First, a refund; unlikely to be the best choice, because alternative transport will probably cost more. Next, an alternative flight on the same airline. But if that isn’t possible – for example because all departures on a route have been grounded between November and March – then the cancelling airline must buy a ticket on a rival carrier.

Anyone with a Ryanair ticket from Stansted to Edinburgh or Glasgow, or between Gatwick and Belfast, should be switched with neither fuss nor need for a credit card, to easyJet; the airline flies exactly the same routes at broadly similar times. Mildly inconvenient, perhaps, but not the stuff of travel nightmares.

Instead of doing the decent thing, though, Ryanair went out of its way to avoid shelling out on seats aboard its competitors’ flights.

The airline redefined “staff shortage” by mismanaging pilots’ rosters so badly that it needed to cancel 20,000 flights. Judging from its recent behaviour, therefore, you may conclude that Ryanair hasn’t a clue what it is doing.

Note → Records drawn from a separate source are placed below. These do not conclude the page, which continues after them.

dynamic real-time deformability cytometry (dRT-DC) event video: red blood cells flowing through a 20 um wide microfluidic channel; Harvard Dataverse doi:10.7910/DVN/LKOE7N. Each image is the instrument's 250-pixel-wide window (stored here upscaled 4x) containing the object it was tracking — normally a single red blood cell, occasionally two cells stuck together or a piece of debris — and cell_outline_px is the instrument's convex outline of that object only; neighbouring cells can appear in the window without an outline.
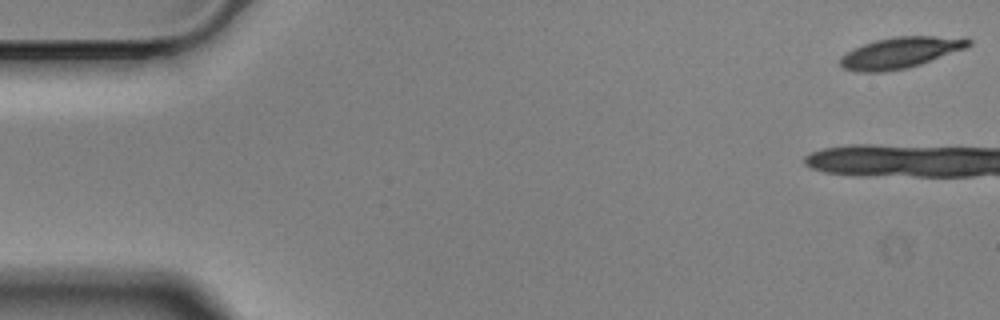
{"species": "Egyptian fruit bat (a non-hibernating species)", "species_latin": "Rousettus aegyptiacus", "temperature_condition": "cold", "stored_images_in_passage": 14, "camera_frame_rate_fps": 3000, "um_per_image_px": 0.085, "animal": {"sex": "male"}, "frame": {"image": 1, "passage_image": 1, "time_ms": 0.0, "image_size_px": [1000, 320], "cell_outline_px": [[972, 44], [968, 48], [908, 68], [884, 72], [856, 72], [844, 68], [840, 64], [840, 56], [864, 44], [876, 40], [896, 36], [968, 36], [972, 40]], "centroid_in_image_um": [76.63, 4.46], "position_along_channel_um": 8.4, "area_um2": 23.52}}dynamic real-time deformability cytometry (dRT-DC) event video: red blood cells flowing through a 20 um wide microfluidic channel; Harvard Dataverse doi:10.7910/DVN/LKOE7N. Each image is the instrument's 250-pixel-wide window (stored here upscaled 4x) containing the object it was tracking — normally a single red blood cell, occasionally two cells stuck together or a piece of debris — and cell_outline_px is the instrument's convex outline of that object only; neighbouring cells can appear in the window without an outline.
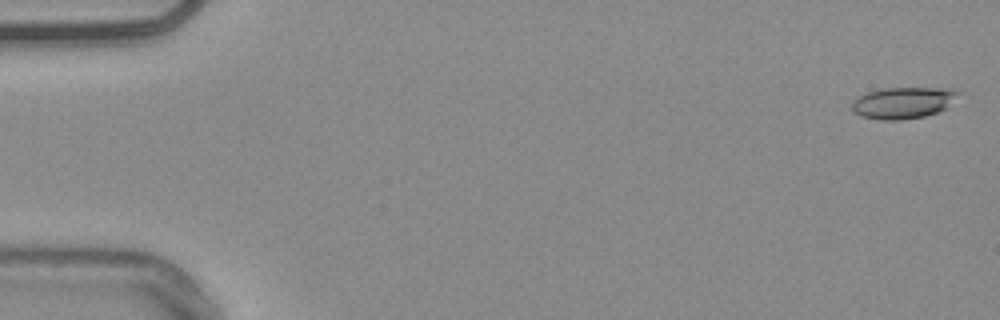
{"species": "common noctule bat (a hibernating species)", "species_latin": "Nyctalus noctula", "temperature_condition": "warm", "stored_images_in_passage": 55, "camera_frame_rate_fps": 3000, "um_per_image_px": 0.085, "animal": {"sex": "male", "body_mass_g": 20.4}, "frame": {"image": 1, "passage_image": 2, "time_ms": 0.333, "image_size_px": [1000, 320], "cell_outline_px": [[964, 92], [948, 108], [924, 116], [900, 120], [880, 120], [860, 116], [852, 108], [852, 100], [856, 96], [880, 88], [956, 88]], "centroid_in_image_um": [76.83, 8.71], "position_along_channel_um": 8.2, "area_um2": 20.0}}
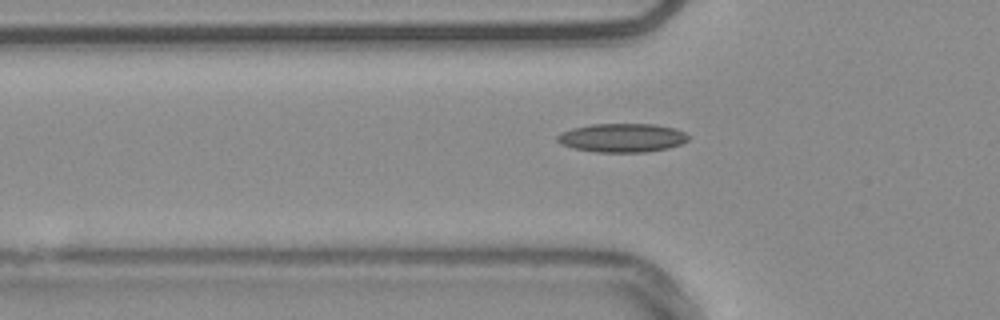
{"frame": {"image": 2, "passage_image": 19, "time_ms": 6.0, "image_size_px": [1000, 320], "cell_outline_px": [[692, 136], [688, 140], [680, 144], [668, 148], [644, 152], [596, 152], [572, 148], [560, 144], [556, 140], [556, 136], [560, 132], [572, 128], [592, 124], [656, 124], [676, 128]], "centroid_in_image_um": [52.88, 11.71], "position_along_channel_um": 72.9, "area_um2": 22.2}}
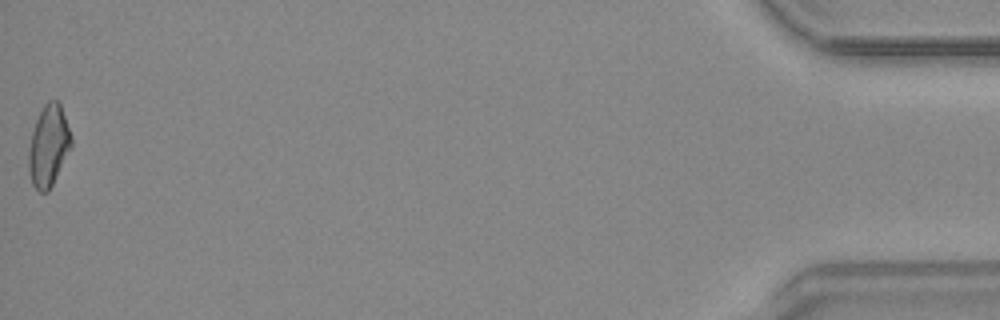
{"frame": {"image": 3, "passage_image": 55, "time_ms": 18.0, "image_size_px": [1000, 320], "cell_outline_px": [[72, 144], [48, 192], [40, 192], [32, 184], [28, 172], [28, 152], [32, 132], [36, 120], [44, 104], [48, 100], [56, 100], [60, 104], [72, 136]], "centroid_in_image_um": [4.11, 12.39], "position_along_channel_um": 431.1, "area_um2": 19.94}, "authors_computed_cell_mechanics": {"area_um2": 19.652, "velocity_mm_per_s": 3.7855, "shape_relaxation_time_tau1_ms": null, "shape_relaxation_time_tau2_ms": 5.8591, "deformation_change_tau1": null, "deformation_change_tau2": 0.1445}}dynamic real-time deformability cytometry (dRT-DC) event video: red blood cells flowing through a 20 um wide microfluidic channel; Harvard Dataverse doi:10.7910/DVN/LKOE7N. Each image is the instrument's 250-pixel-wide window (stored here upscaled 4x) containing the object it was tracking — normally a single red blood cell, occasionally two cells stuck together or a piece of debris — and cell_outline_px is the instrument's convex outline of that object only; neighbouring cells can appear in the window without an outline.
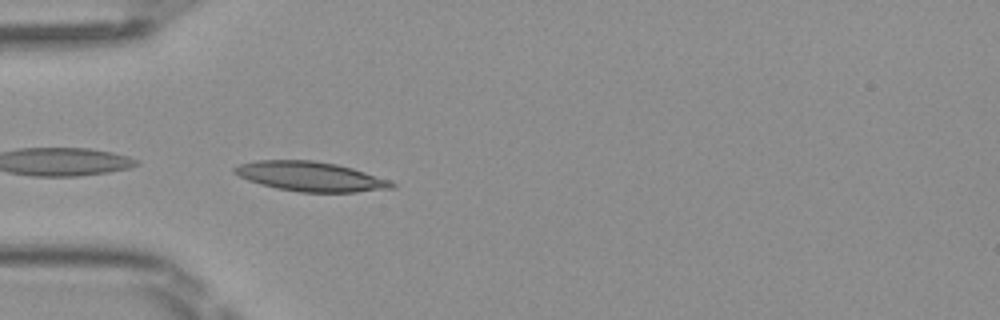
{"species": "Egyptian fruit bat (a non-hibernating species)", "species_latin": "Rousettus aegyptiacus", "temperature_condition": "room temperature", "stored_images_in_passage": 35, "camera_frame_rate_fps": 3000, "um_per_image_px": 0.085, "frame": {"image": 1, "passage_image": 1, "time_ms": 0.0, "image_size_px": [1000, 320], "cell_outline_px": [[396, 188], [356, 192], [300, 192], [276, 188], [260, 184], [248, 180], [232, 172], [232, 168], [240, 164], [256, 160], [312, 160], [336, 164], [352, 168], [392, 180], [396, 184]], "centroid_in_image_um": [26.42, 15.0], "position_along_channel_um": 58.6, "area_um2": 27.28}}
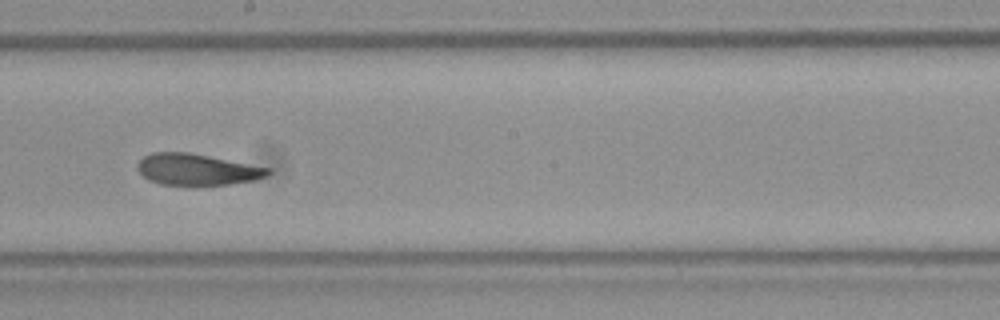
{"frame": {"image": 2, "passage_image": 14, "time_ms": 4.333, "image_size_px": [1000, 320], "cell_outline_px": [[272, 172], [264, 176], [252, 180], [228, 184], [160, 184], [148, 180], [136, 168], [136, 164], [144, 156], [152, 152], [188, 152], [272, 168]], "centroid_in_image_um": [16.71, 14.39], "position_along_channel_um": 231.5, "area_um2": 23.52}}
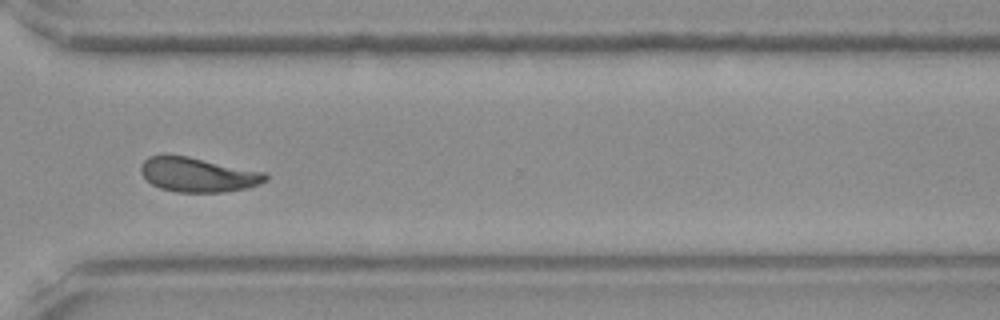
{"frame": {"image": 3, "passage_image": 23, "time_ms": 7.333, "image_size_px": [1000, 320], "cell_outline_px": [[268, 180], [248, 188], [224, 192], [176, 192], [160, 188], [152, 184], [140, 172], [140, 164], [148, 156], [188, 156], [264, 172], [268, 176]], "centroid_in_image_um": [16.83, 14.86], "position_along_channel_um": 353.8, "area_um2": 24.85}, "authors_computed_cell_mechanics": {"area_um2": 24.7962, "velocity_mm_per_s": 4.0768, "shape_relaxation_time_tau1_ms": 5.5558, "shape_relaxation_time_tau2_ms": 2.0538, "deformation_change_tau1": 0.162, "deformation_change_tau2": 0.0831}}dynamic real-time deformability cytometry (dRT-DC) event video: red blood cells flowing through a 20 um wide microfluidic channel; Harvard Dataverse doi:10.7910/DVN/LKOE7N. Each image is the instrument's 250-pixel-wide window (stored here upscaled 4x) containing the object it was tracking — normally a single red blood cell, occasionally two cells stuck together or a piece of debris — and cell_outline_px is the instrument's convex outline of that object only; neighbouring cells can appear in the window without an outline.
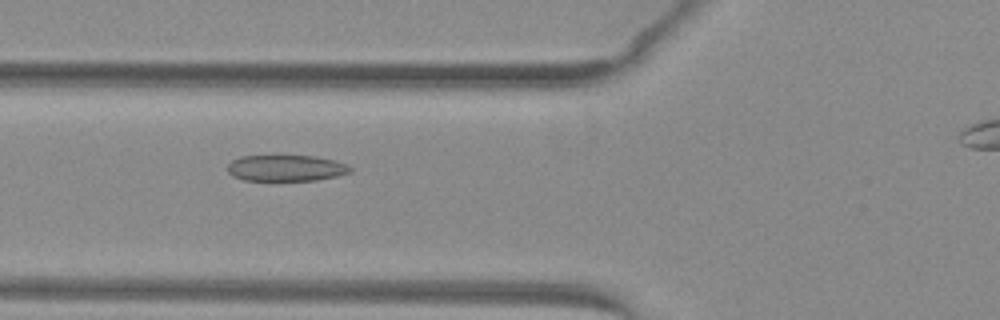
{"species": "common noctule bat (a hibernating species)", "species_latin": "Nyctalus noctula", "temperature_condition": "warm", "stored_images_in_passage": 20, "camera_frame_rate_fps": 3000, "um_per_image_px": 0.085, "animal": {"sex": "female", "body_mass_g": 29.2, "forearm_length_mm": 56.3}, "frame": {"image": 1, "passage_image": 11, "time_ms": 3.333, "image_size_px": [1000, 320], "cell_outline_px": [[352, 172], [336, 176], [316, 180], [244, 180], [232, 176], [228, 172], [228, 164], [232, 160], [240, 156], [316, 156], [336, 160], [348, 164], [352, 168]], "centroid_in_image_um": [24.34, 14.28], "position_along_channel_um": 101.5, "area_um2": 18.79}}
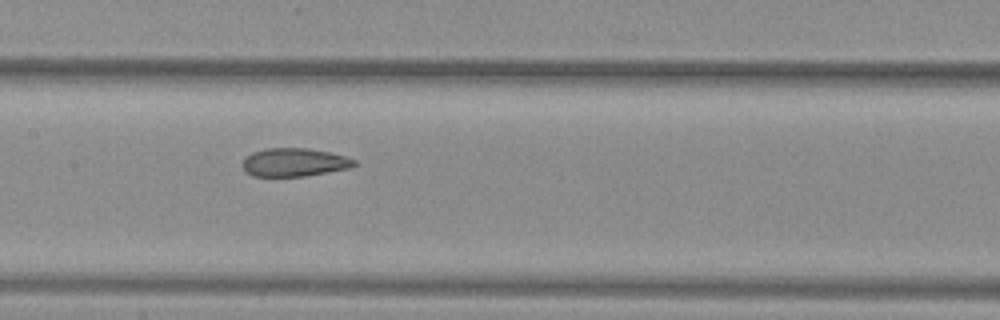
{"frame": {"image": 2, "passage_image": 17, "time_ms": 5.333, "image_size_px": [1000, 320], "cell_outline_px": [[356, 164], [352, 168], [304, 176], [252, 176], [244, 172], [244, 160], [252, 152], [264, 148], [308, 148], [328, 152], [344, 156], [356, 160]], "centroid_in_image_um": [25.02, 13.8], "position_along_channel_um": 182.4, "area_um2": 18.38}}
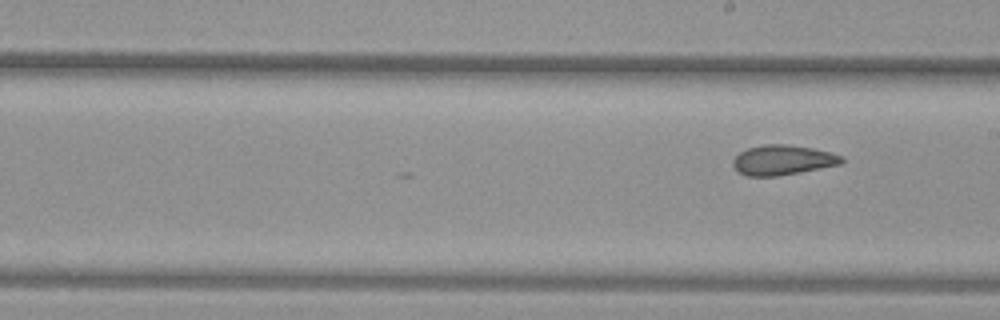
{"frame": {"image": 3, "passage_image": 20, "time_ms": 6.333, "image_size_px": [1000, 320], "cell_outline_px": [[844, 160], [840, 164], [800, 172], [776, 176], [748, 176], [736, 172], [732, 164], [732, 160], [740, 152], [748, 148], [764, 144], [788, 144], [812, 148], [832, 152], [844, 156]], "centroid_in_image_um": [66.52, 13.6], "position_along_channel_um": 222.5, "area_um2": 19.07}}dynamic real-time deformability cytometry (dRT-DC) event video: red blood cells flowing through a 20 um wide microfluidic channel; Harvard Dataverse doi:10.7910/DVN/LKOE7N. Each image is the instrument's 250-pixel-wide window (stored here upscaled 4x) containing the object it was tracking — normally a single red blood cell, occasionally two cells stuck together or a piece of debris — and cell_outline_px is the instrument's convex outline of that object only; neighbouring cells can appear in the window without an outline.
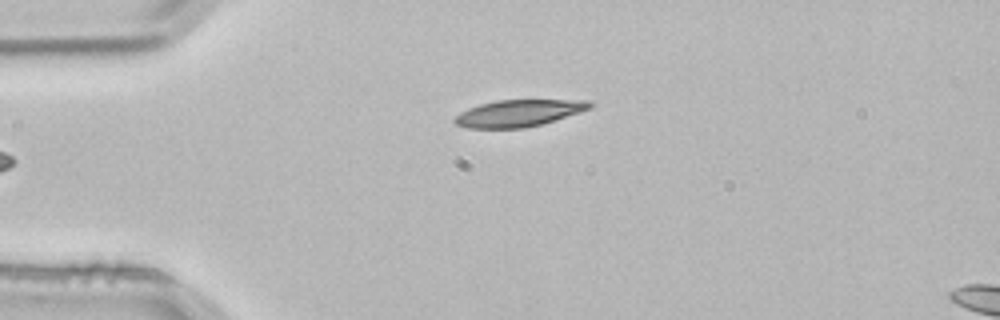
{"species": "common noctule bat (a hibernating species)", "species_latin": "Nyctalus noctula", "temperature_condition": "room temperature", "stored_images_in_passage": 3, "camera_frame_rate_fps": 3000, "um_per_image_px": 0.085, "animal": {"sex": "male", "body_mass_g": 21.5, "forearm_length_mm": 52.0}, "frame": {"image": 1, "passage_image": 3, "time_ms": 0.667, "image_size_px": [1000, 320], "cell_outline_px": [[592, 108], [580, 112], [540, 124], [524, 128], [468, 128], [456, 124], [452, 120], [460, 112], [468, 108], [480, 104], [496, 100], [588, 100], [592, 104]], "centroid_in_image_um": [44.06, 9.61], "position_along_channel_um": 40.9, "area_um2": 20.98}}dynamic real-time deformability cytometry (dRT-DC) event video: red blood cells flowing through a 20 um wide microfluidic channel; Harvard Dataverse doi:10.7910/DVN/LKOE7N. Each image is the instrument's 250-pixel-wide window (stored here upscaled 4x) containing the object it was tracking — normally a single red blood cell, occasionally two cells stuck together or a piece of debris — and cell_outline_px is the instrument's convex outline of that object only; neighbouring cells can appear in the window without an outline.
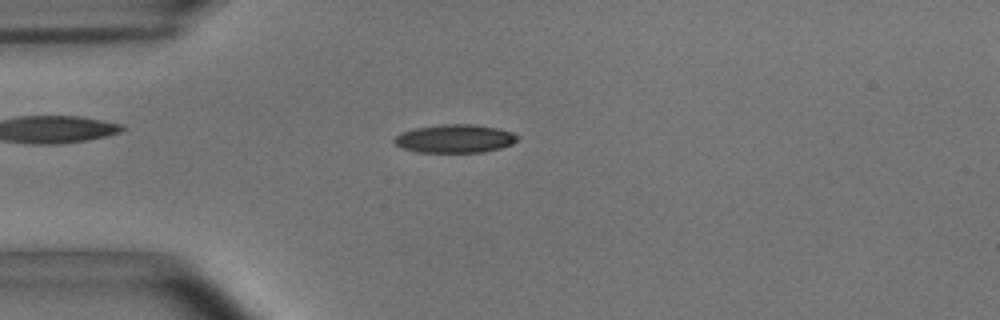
{"species": "common noctule bat (a hibernating species)", "species_latin": "Nyctalus noctula", "temperature_condition": "room temperature", "stored_images_in_passage": 53, "camera_frame_rate_fps": 3000, "um_per_image_px": 0.085, "animal": {"sex": "male", "body_mass_g": 15.6}, "frame": {"image": 1, "passage_image": 13, "time_ms": 4.0, "image_size_px": [1000, 320], "cell_outline_px": [[520, 136], [512, 144], [500, 148], [484, 152], [416, 152], [400, 148], [392, 140], [400, 132], [416, 128], [444, 124], [472, 124], [496, 128], [512, 132]], "centroid_in_image_um": [38.64, 11.79], "position_along_channel_um": 46.4, "area_um2": 20.35}}
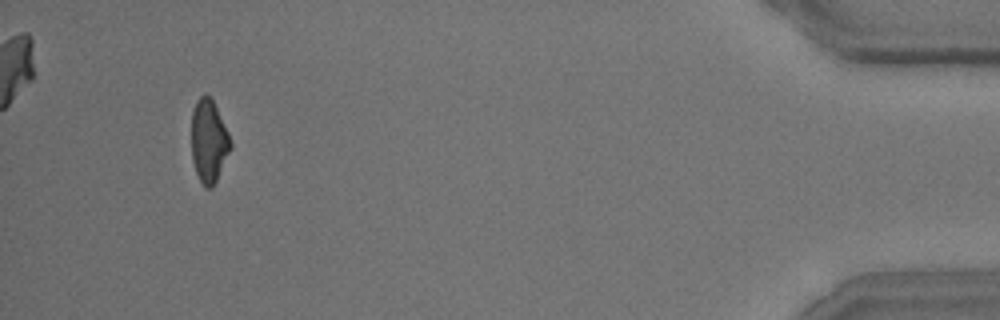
{"frame": {"image": 2, "passage_image": 50, "time_ms": 16.333, "image_size_px": [1000, 320], "cell_outline_px": [[232, 148], [212, 188], [204, 188], [196, 172], [192, 160], [192, 112], [196, 100], [204, 92], [212, 100], [228, 132], [232, 144]], "centroid_in_image_um": [17.74, 12.0], "position_along_channel_um": 417.5, "area_um2": 18.79}, "authors_computed_cell_mechanics": {"area_um2": 19.5942, "velocity_mm_per_s": 3.6965, "shape_relaxation_time_tau1_ms": 3.4758, "shape_relaxation_time_tau2_ms": 2.3918, "deformation_change_tau1": 0.1458, "deformation_change_tau2": 0.1062}}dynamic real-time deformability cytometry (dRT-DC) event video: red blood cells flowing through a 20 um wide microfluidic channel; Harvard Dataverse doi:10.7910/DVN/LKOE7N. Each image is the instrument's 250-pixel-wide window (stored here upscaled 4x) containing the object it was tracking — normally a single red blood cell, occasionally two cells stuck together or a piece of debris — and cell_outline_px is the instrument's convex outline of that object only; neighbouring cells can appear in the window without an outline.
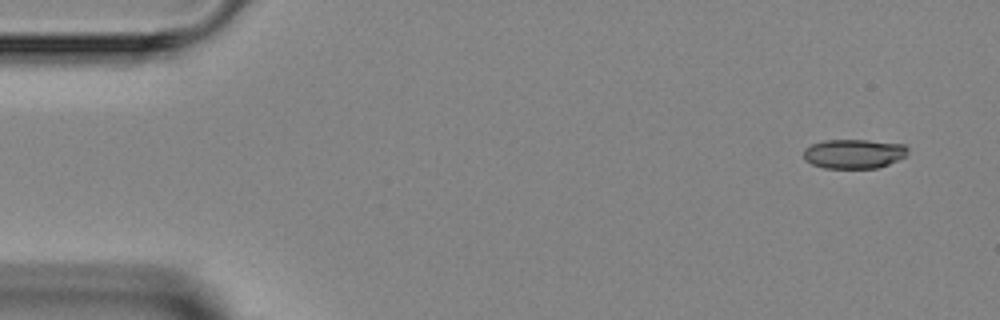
{"species": "Egyptian fruit bat (a non-hibernating species)", "species_latin": "Rousettus aegyptiacus", "temperature_condition": "room temperature", "stored_images_in_passage": 3, "camera_frame_rate_fps": 3000, "um_per_image_px": 0.085, "animal": {"sex": "female"}, "frame": {"image": 1, "passage_image": 1, "time_ms": 0.0, "image_size_px": [1000, 320], "cell_outline_px": [[908, 152], [904, 156], [880, 168], [824, 168], [812, 164], [804, 160], [804, 148], [812, 144], [824, 140], [868, 140], [904, 144], [908, 148]], "centroid_in_image_um": [72.56, 13.07], "position_along_channel_um": 12.4, "area_um2": 17.86}}
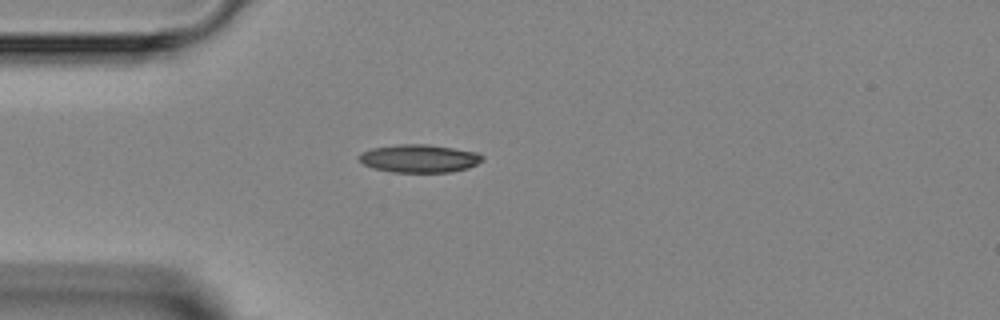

Yet in one respect the airline knows exactly what it has been doing: “persistently misleading passengers with inaccurate information regarding their rights”, according to the Civil Aviation Authority (CAA). The 400,000 passengers who had booked winter trips with Ryanair in good faith were emailed on Monday to be told their flights were grounded and that they had just two choices: another Ryanair flight, or a refund. Which is why the CAA’s normally mild-mannered chief executive, Andrew Haines, declared himself “furious”.

For the vast majority of travellers, switching airlines is the obvious solution. But with far fewer seats available between Stansted and Scotland, and Gatwick and Northern Ireland, easyJet is naturally raising its fares. Now that Ryanair has agreed to respect passengers’ rights, I estimate around £20m will be added to the steadily rising bill for the mother-of-all-airline-management muddles.

Ryanair will barely notice as it flies through the turbulence towards another billion pounds in profit; a tiny portion earned from me, an avid enthusiast for safe, on-time and good-value flights.

But when an airline has been systematically seeking to avoid its obligations on an industrial scale, the “cheeky, cheap and cheerful” image no longer applies. It’s time to grow up.